* _DIRECTIVE_
Filter the material below down to the lines with the word "remote" and give those lines.

DATA FOR PROCESSING Block Start

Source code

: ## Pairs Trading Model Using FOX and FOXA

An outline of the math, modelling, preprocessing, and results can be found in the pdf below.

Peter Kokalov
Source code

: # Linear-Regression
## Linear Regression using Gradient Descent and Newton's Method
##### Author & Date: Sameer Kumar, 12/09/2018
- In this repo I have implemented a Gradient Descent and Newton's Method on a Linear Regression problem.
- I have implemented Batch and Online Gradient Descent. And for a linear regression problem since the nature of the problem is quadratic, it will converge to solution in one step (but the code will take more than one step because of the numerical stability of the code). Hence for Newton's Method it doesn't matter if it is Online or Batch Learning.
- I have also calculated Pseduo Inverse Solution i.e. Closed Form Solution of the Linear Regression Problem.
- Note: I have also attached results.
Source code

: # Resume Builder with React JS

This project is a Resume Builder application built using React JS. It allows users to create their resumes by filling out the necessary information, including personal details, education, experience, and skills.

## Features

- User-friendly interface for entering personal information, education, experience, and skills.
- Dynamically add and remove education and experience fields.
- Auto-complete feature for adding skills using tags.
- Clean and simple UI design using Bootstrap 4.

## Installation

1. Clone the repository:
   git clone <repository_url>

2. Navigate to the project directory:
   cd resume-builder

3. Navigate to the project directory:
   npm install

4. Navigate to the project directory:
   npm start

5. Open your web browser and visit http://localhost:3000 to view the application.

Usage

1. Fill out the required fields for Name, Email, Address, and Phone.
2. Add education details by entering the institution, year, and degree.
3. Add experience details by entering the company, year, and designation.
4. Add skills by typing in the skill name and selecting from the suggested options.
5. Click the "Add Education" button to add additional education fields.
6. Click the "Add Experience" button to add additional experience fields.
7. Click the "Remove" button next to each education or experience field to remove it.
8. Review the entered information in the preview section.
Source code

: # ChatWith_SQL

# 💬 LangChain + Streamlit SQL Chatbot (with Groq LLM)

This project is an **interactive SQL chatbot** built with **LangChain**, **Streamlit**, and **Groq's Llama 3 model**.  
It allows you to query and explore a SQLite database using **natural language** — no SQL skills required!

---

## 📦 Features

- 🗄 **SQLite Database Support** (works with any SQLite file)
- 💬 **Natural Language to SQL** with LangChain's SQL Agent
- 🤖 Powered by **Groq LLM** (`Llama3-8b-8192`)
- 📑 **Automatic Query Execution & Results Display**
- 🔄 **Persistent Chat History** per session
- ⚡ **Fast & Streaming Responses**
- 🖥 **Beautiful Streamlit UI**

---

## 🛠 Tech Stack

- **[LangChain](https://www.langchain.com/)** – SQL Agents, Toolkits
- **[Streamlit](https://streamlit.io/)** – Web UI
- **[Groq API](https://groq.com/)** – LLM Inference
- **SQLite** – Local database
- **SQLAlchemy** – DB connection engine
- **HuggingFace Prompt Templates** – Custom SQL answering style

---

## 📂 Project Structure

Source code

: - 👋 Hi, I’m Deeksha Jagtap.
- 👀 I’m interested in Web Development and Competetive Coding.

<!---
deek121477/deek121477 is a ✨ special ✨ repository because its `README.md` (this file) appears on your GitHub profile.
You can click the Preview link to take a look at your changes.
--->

DATA FOR PROCESSING Block End
DATA FOR PROCESSING Block Start

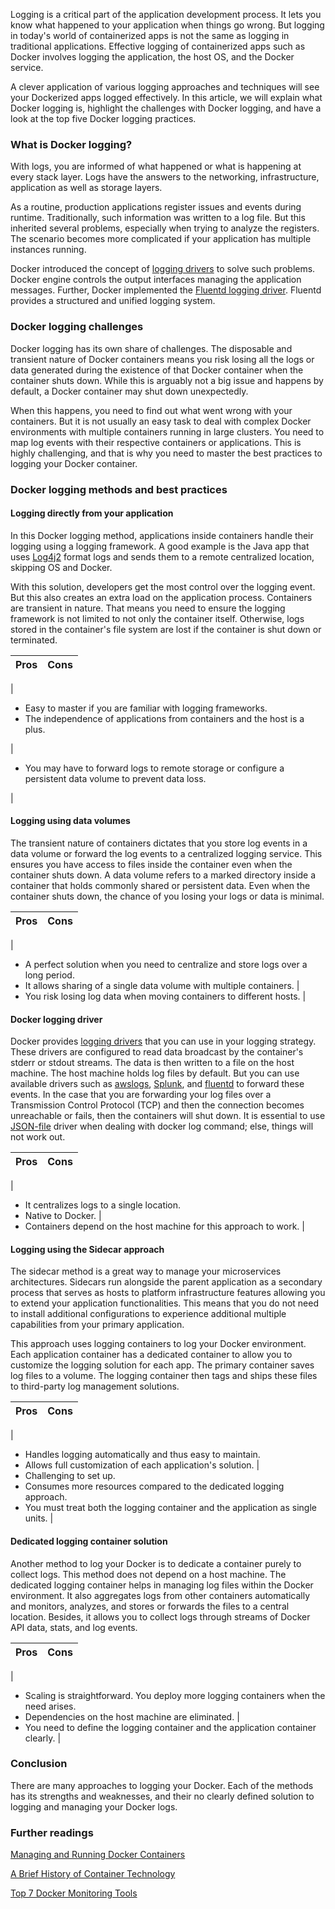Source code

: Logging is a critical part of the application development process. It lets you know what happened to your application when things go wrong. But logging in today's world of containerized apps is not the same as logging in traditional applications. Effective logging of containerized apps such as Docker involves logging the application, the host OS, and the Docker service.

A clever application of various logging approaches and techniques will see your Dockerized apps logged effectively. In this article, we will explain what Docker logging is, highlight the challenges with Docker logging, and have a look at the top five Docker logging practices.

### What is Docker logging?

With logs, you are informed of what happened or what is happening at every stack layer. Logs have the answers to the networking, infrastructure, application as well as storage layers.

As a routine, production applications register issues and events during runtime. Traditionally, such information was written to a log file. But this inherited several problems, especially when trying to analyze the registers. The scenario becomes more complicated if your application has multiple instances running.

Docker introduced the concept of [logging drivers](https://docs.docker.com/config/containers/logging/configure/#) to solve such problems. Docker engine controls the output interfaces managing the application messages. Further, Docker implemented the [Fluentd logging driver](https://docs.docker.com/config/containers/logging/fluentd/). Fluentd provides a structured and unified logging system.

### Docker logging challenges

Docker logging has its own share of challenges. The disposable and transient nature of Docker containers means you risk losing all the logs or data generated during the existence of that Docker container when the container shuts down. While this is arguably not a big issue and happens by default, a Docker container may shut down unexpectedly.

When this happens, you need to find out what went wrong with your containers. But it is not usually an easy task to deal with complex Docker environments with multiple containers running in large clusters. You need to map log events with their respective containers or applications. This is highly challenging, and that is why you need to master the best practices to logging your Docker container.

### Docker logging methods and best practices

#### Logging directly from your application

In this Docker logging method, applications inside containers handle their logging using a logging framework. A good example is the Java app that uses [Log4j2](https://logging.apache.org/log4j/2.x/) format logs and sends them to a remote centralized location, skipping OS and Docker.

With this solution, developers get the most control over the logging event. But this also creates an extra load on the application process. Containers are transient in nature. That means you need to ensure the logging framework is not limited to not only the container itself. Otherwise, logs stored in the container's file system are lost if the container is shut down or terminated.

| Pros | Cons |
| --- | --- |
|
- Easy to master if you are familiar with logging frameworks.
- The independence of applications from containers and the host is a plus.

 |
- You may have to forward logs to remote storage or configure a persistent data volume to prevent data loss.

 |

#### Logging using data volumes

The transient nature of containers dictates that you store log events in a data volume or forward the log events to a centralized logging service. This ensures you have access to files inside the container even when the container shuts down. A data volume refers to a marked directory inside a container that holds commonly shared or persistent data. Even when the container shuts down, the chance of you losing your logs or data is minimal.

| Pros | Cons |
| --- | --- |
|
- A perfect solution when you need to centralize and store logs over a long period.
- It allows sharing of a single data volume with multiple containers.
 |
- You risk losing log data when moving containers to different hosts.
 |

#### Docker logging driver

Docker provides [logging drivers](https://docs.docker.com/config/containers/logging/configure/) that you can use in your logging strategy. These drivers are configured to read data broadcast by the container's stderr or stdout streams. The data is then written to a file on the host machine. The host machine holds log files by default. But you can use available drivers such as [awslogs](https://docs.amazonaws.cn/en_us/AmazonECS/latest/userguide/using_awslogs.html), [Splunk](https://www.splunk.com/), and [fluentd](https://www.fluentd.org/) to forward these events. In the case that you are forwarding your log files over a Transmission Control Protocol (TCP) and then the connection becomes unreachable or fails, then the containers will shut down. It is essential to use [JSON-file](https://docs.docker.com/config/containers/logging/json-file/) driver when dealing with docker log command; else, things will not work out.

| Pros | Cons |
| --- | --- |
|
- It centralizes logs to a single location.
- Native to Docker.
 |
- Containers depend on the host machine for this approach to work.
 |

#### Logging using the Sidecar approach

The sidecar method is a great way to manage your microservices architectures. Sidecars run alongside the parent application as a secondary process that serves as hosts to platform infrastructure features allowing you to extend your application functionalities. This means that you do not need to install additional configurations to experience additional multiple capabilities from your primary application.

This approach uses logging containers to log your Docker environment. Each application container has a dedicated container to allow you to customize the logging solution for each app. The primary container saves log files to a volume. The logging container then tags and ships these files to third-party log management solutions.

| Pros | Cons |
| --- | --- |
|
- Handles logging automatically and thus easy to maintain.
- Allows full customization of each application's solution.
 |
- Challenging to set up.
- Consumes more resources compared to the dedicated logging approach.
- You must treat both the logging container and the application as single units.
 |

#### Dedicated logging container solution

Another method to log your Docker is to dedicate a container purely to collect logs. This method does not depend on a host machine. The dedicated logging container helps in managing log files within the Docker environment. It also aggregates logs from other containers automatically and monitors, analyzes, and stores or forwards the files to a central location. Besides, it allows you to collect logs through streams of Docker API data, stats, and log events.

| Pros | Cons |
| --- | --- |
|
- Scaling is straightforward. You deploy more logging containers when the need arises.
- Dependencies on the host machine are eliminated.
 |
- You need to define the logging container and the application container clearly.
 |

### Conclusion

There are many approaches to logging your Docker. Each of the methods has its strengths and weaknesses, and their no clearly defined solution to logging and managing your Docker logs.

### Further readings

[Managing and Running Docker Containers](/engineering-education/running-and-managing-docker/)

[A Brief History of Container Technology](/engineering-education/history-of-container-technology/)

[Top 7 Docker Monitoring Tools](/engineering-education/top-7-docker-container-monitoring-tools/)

DATA FOR PROCESSING Block End

* _TASK RESPONSE_
In this Docker logging method, applications inside containers handle their logging using a logging framework. A good example is the Java app that uses [Log4j2](https://logging.apache.org/log4j/2.x/) format logs and sends them to a remote centralized location, skipping OS and Docker.
- You may have to forward logs to remote storage or configure a persistent data volume to prevent data loss.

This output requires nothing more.